To be fair to SQL Server DBAs and developers, companies often place too much responsibility on IT staffers without investing in training or planning the project time frames. After all, anyone deploying SQL Server without understanding Windows NT authentication, indexes, normalization, or the timing and importance of applying service packs will run into trouble sooner or later. And when the problems occur, the blame goes unfairly to SQL Server for not securing the data or performing as well as it should.

Our company has implemented a number of databases on SQL Server 2000. One of them contains more than 10 million records and links with a remote office through merge replication. We locked down users accordingly, applied indexes, added alerts, and (hopefully) designed a robust database. We even get a pat on the back when users retrieve relevant data in a matter of seconds, and we've never lost a record.

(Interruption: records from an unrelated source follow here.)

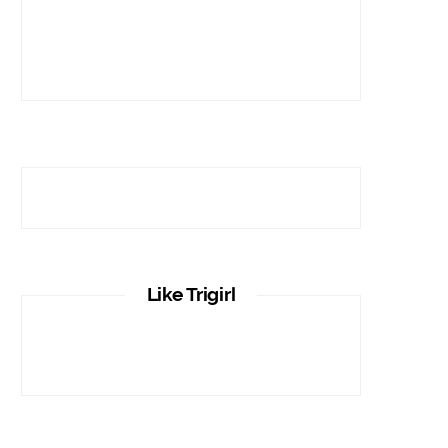
Like Trigirl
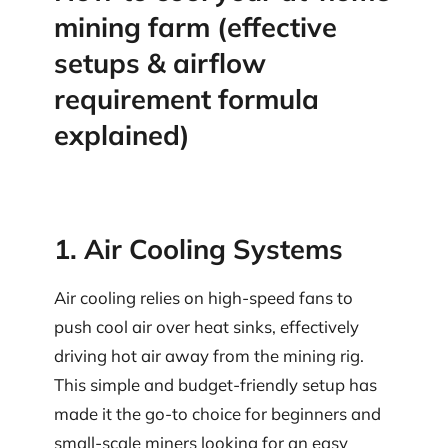
mining farm (effective
setups & airflow
requirement formula
explained)
1. Air Cooling Systems
Air cooling relies on high-speed fans to
push cool air over heat sinks, effectively
driving hot air away from the mining rig.
This simple and budget-friendly setup has
made it the go-to choice for beginners and
small-scale miners looking for an easy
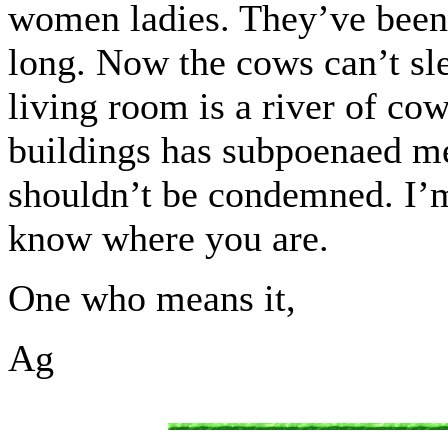
women ladies. They’ve been w
long. Now the cows can’t sl
living room is a river of c
buildings has subpoenaed me
shouldn’t be condemned. I’m
know where you are.
One who means it,
Ag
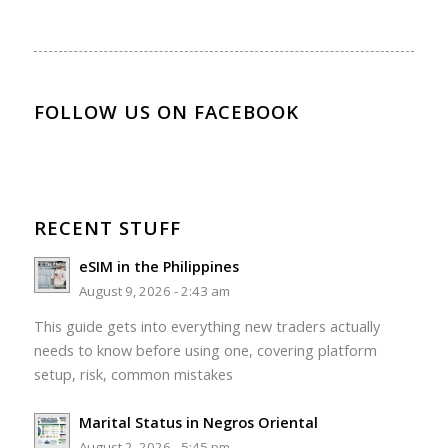
FOLLOW US ON FACEBOOK
RECENT STUFF
eSIM in the Philippines
August 9, 2026 - 2:43 am
This guide gets into everything new traders actually
needs to know before using one, covering platform
setup, risk, common mistakes
Marital Status in Negros Oriental
August 2, 2026 - 5:45 pm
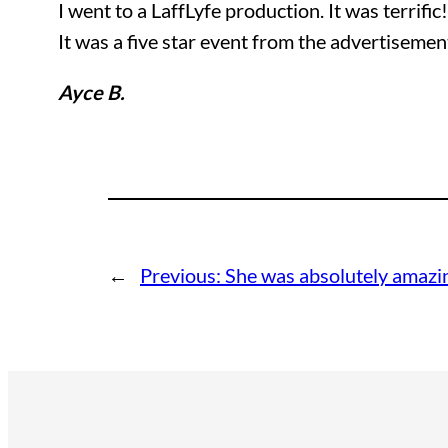
I went to a LaffLyfe production. It was terrific
It was a five star event from the advertisemen
Ayce B.
←
Previous:
She was absolutely amazi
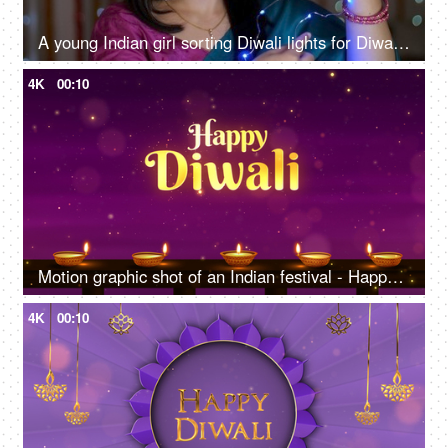
A young Indian girl sorting Diwali lights for Diwali decoration - multicolored LED lights, decorative lights, Chinese lights
4K
00:10
Motion graphic shot of an Indian festival - Happy Diwali, company greeting templates
4K
00:10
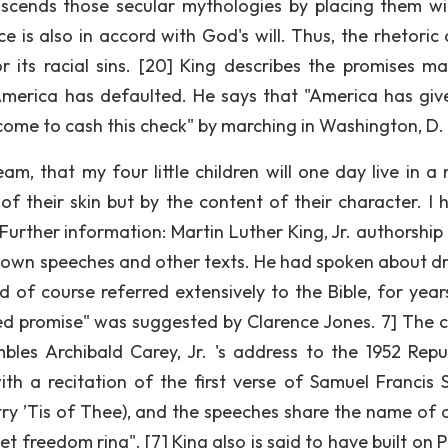
nscends those secular mythologies by placing them wi
ice is also in accord with God's will. Thus, the rhetoric
 its racial sins. [20] King describes the promises m
merica has defaulted. He says that "America has giv
come to cash this check" by marching in Washington, D.
am, that my four little children will one day live in a 
of their skin but by the content of their character. I 
 Further information: Martin Luther King, Jr. authorship
s own speeches and other texts. He had spoken about d
 of course referred extensively to the Bible, for year
lled promise" was suggested by Clarence Jones. 7] The c
bles Archibald Carey, Jr. 's address to the 1952 Repu
h a recitation of the first verse of Samuel Francis S
ry ’Tis of Thee), and the speeches share the name of 
 freedom ring". [7] King also is said to have built on P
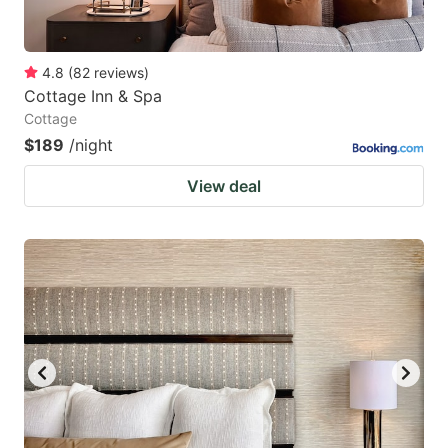
4.8
(
82
reviews
)
Cottage Inn & Spa
Cottage
$189
/night
View deal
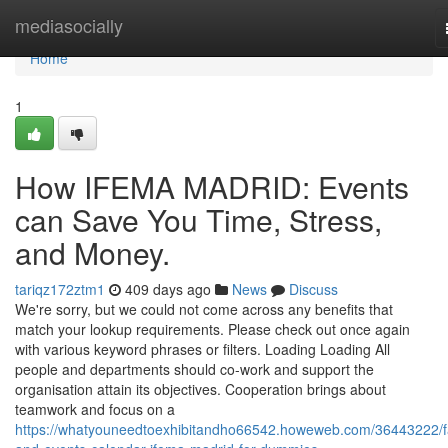
Home
mediasocially
Home
1
How IFEMA MADRID: Events
can Save You Time, Stress,
and Money.
tariqz172ztm1
409 days ago
News
Discuss
We're sorry, but we could not come across any benefits that
match your lookup requirements. Please check out once again
with various keyword phrases or filters. Loading Loading All
people and departments should co-work and support the
organisation attain its objectives. Cooperation brings about
teamwork and focus on a
https://whatyouneedtoexhibitandho66542.howeweb.com/36443222/fa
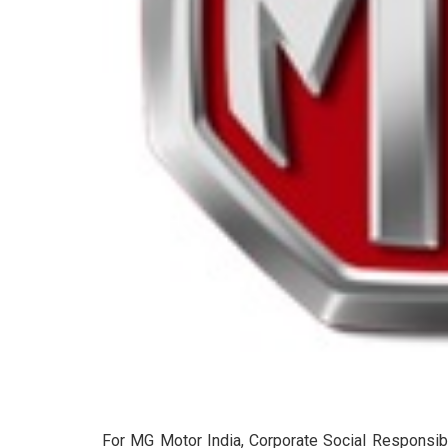
For MG Motor India, Corporate Social Responsibil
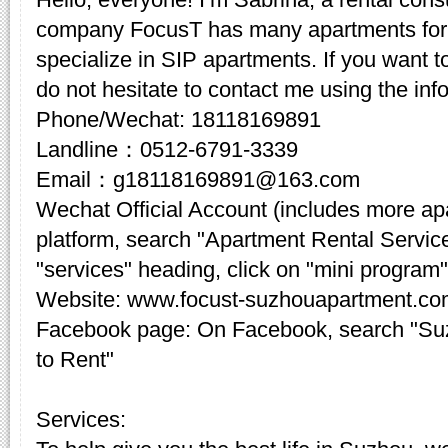
company FocusT has many apartments for 
specialize in SIP apartments. If you want t
do not hesitate to contact me using the inf
Phone/Wechat: 18118169891
Landline：0512-6791-3339
Email：g18118169891@163.com
Wechat Official Account (includes more a
platform, search "Apartment Rental Servic
"services" heading, click on "mini program"
Website: www.focust-suzhouapartment.c
Facebook page: On Facebook, search "Su
to Rent"
Services:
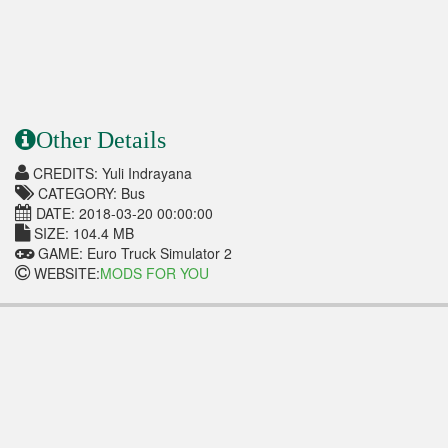
Other Details
CREDITS: Yuli Indrayana
CATEGORY: Bus
DATE: 2018-03-20 00:00:00
SIZE: 104.4 MB
GAME: Euro Truck Simulator 2
WEBSITE:
MODS FOR YOU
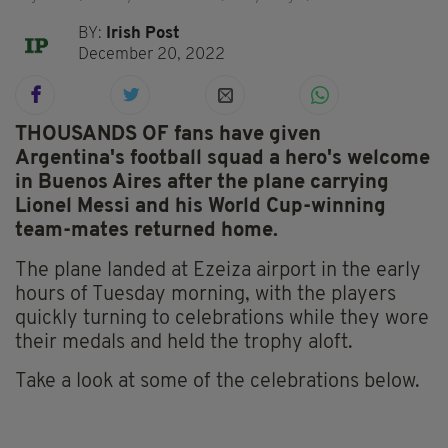
BY:
Irish Post
December 20, 2022
THOUSANDS OF fans have given
Argentina's football squad a hero's welcome
in Buenos Aires after the plane carrying
Lionel Messi and his World Cup-winning
team-mates returned home.
The plane landed at Ezeiza airport in the early
hours of Tuesday morning, with the players
quickly turning to celebrations while they wore
their medals and held the trophy aloft.
Take a look at some of the celebrations below.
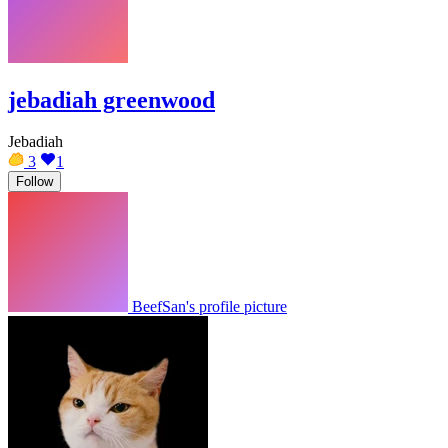
jebadiah greenwood
Jebadiah
3
1
Follow
BeefSan's profile picture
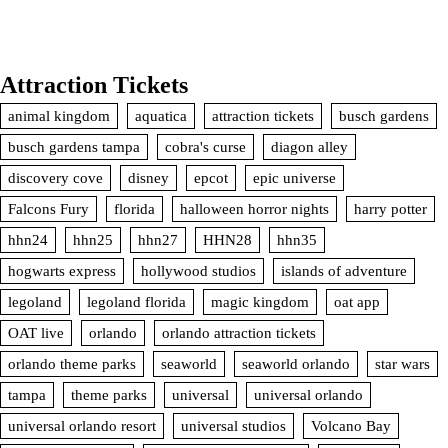
Attraction Tickets
animal kingdom
aquatica
attraction tickets
busch gardens
busch gardens tampa
cobra's curse
diagon alley
discovery cove
disney
epcot
epic universe
Falcons Fury
florida
halloween horror nights
harry potter
hhn24
hhn25
hhn27
HHN28
hhn35
hogwarts express
hollywood studios
islands of adventure
legoland
legoland florida
magic kingdom
oat app
OAT live
orlando
orlando attraction tickets
orlando theme parks
seaworld
seaworld orlando
star wars
tampa
theme parks
universal
universal orlando
universal orlando resort
universal studios
Volcano Bay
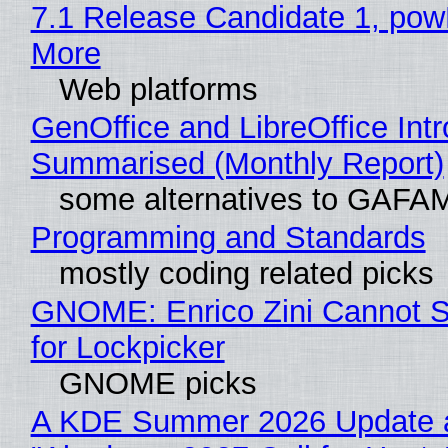
7.1 Release Candidate 1, po
More
Web platforms
GenOffice and LibreOffice Int
Summarised (Monthly Report)
some alternatives to GAFA
Programming and Standards
mostly coding related picks
GNOME: Enrico Zini Cannot S
for Lockpicker
GNOME picks
A KDE Summer 2026 Update 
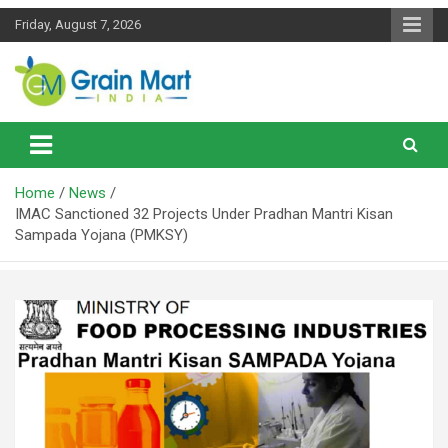
Skip
Friday, August 7, 2026
to
content
News on Rice, Wheat Pulses and other Food Grains
Grainmart News
Home
News
IMAC Sanctioned 32 Projects Under Pradhan Mantri Kisan
Sampada Yojana (PMKSY)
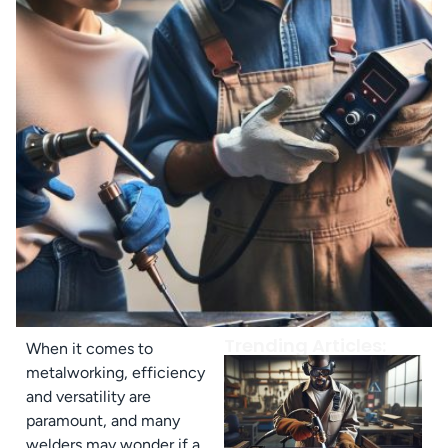
Trending Articles:
When it comes to
metalworking, efficiency
and versatility are
paramount, and many
welders may wonder if a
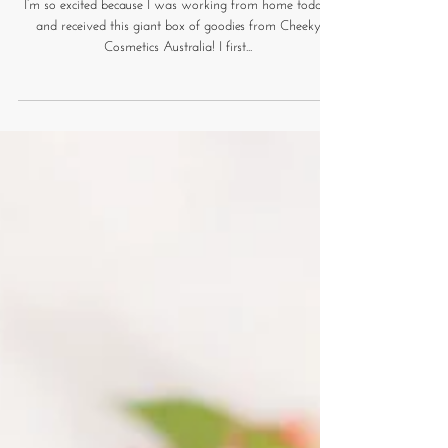
Cheeky Cosmetics Haul and
Liquid Lipstick Review
I’m so excited because I was working from home today,
and received this giant box of goodies from Cheeky
Cosmetics Australia! I first...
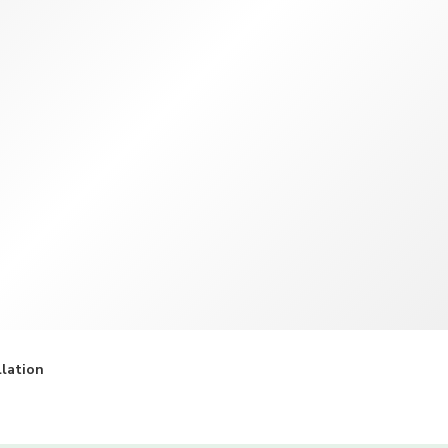
TWD
New Taiwan Dollar
llation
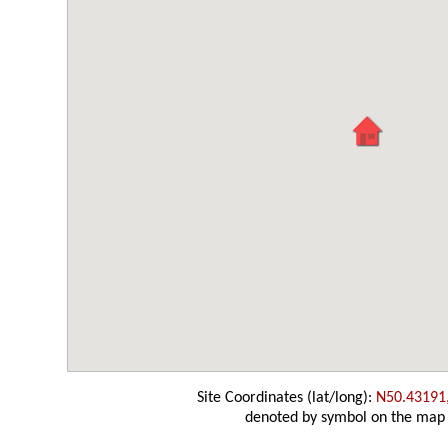
Site Coordinates (lat/long):
N50.43191
denoted by symbol on the map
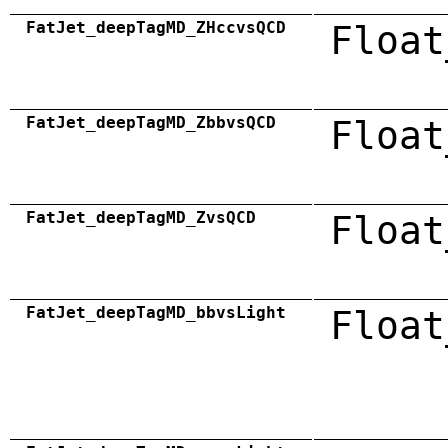
FatJet_deepTagMD_ZHccvsQCD
Float
FatJet_deepTagMD_ZbbvsQCD
Float
FatJet_deepTagMD_ZvsQCD
Float
FatJet_deepTagMD_bbvsLight
Float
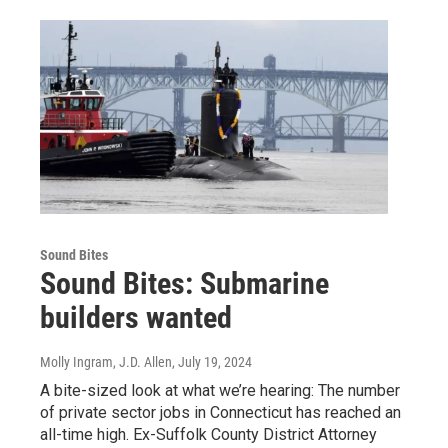
Sound Bites
Sound Bites: Submarine
builders wanted
Molly Ingram, J.D. Allen
, July 19, 2024
A bite-sized look at what we’re hearing: The number
of private sector jobs in Connecticut has reached an
all-time high. Ex-Suffolk County District Attorney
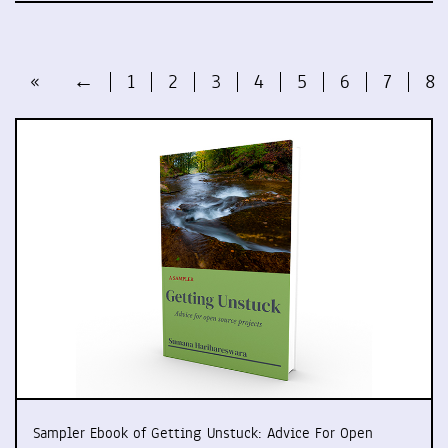
«
←
1
2
3
4
5
6
7
8
Sampler Ebook of Getting Unstuck: Advice For Open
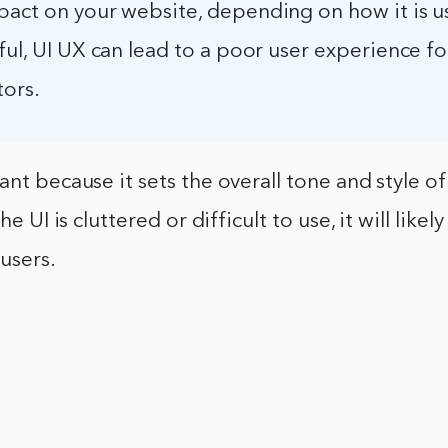
pact on your website, depending on how it is us
ful, UI UX can lead to a poor user experience fo
tors.
ant because it sets the overall tone and style of
he UI is cluttered or difficult to use, it will like
users.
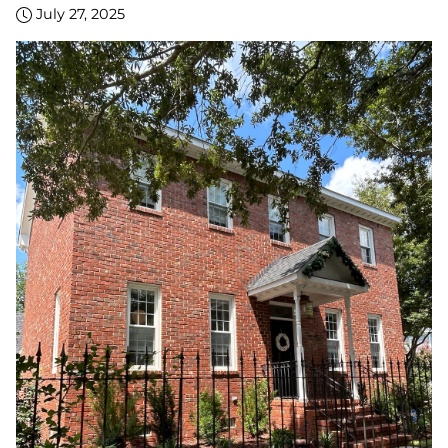
July 27, 2025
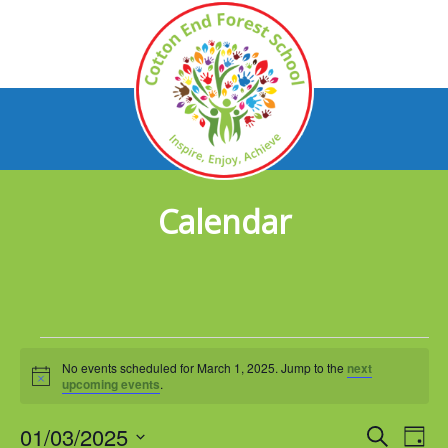
Calendar
Events
No events scheduled for March 1, 2025. Jump to the
next
for
Notice
upcoming events
.
March
01/03/2025
Events
Eve
Search
Day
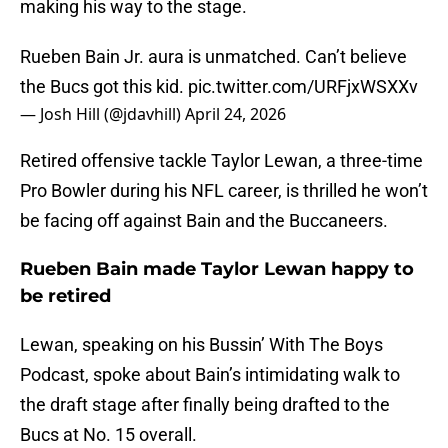
making his way to the stage.
Rueben Bain Jr. aura is unmatched. Can’t believe
the Bucs got this kid.
pic.twitter.com/URFjxWSXXv
— Josh Hill (@jdavhill)
April 24, 2026
Retired offensive tackle Taylor Lewan, a three-time
Pro Bowler during his NFL career, is thrilled he won’t
be facing off against Bain and the Buccaneers.
Rueben Bain made Taylor Lewan happy to
be retired
Lewan, speaking on his Bussin’ With The Boys
Podcast, spoke about Bain’s intimidating walk to
the draft stage after finally being drafted to the
Bucs at No. 15 overall.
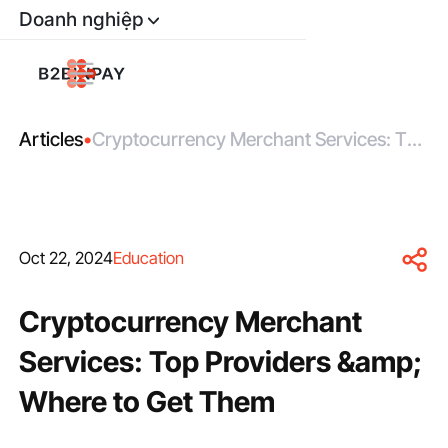
Doanh nghiệp
Articles
•
Cryptocurrency Merchant Services: Top
Providers &amp; Where to Get Them
Oct 22, 2024
Education
Cryptocurrency Merchant
Services: Top Providers &amp;
Where to Get Them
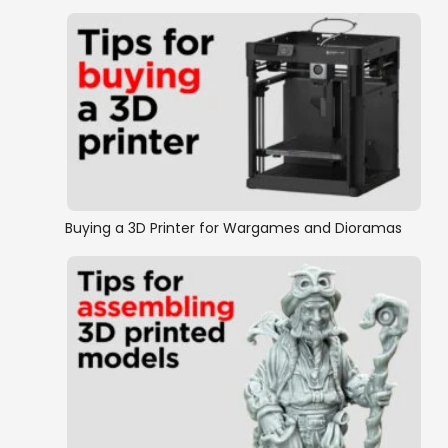
Buying a 3D Printer for Wargames and Dioramas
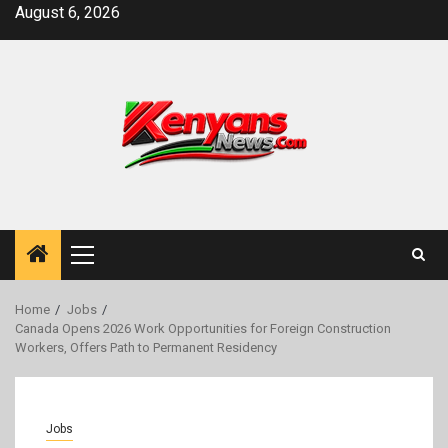
Skip
August 6, 2026
to
content
Primary
Menu
Home
Jobs
Canada Opens 2026 Work Opportunities for Foreign Construction
Workers, Offers Path to Permanent Residency
Jobs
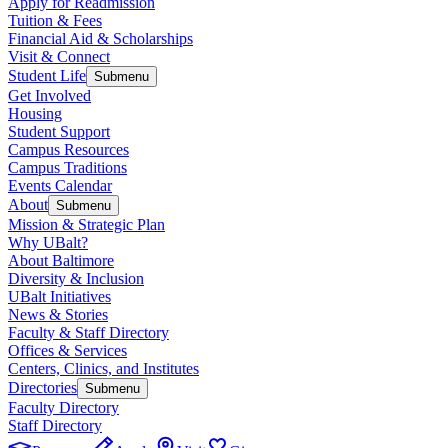
Apply for Readmission
Tuition & Fees
Financial Aid & Scholarships
Visit & Connect
Student Life
Submenu
Get Involved
Housing
Student Support
Campus Resources
Campus Traditions
Events Calendar
About
Submenu
Mission & Strategic Plan
Why UBalt?
About Baltimore
Diversity & Inclusion
UBalt Initiatives
News & Stories
Faculty & Staff Directory
Offices & Services
Centers, Clinics, and Institutes
Directories
Submenu
Faculty Directory
Staff Directory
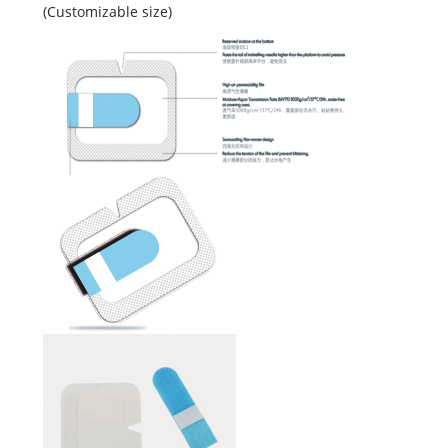
(Customizable size)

It's All About the Community


I can't agree more with Michael Otey's Editorial "Reliability Doesn't Just Happen" (September 2003, InstantDoc ID 39661). I work on both Oracle and SQL Server, and I've seen the implementation problems that Otey talks about. To build up SQL Server's reputation for reliability, Microsoft needs to build up the SQL Server DBA community. For example, a lot of Microsoft articles assume that the developer or the systems engineer (SE) is the DBA, which is ironic because it goes against the company's enterprise initiative. Without a strong group of SQL Server database professionals, making sure the database system is implemented correctly is hard to do. Microsoft boasts that there are 80,000 SQL Server DBAs; I really doubt that number. In conducting interviews for one of our SQL Server DBA openings, we found that none of the candidates had ever done DBA work such as monitoring or restoring. Steve Ballmer says that "it is all about the community" when he battles the Linux invasion. I think that's also true when it comes to SQL Server's enterprise readiness.

Correction


In Kalen Delaney's "Sysprocesses in SP3" (September 2003, InstantDoc ID 39664), the new trace flag you use to ensure that SQL Server keeps zero-cost plans in memory is 2861; the number was transposed on the article's second page. We apologize for any inconvenience this error might have caused.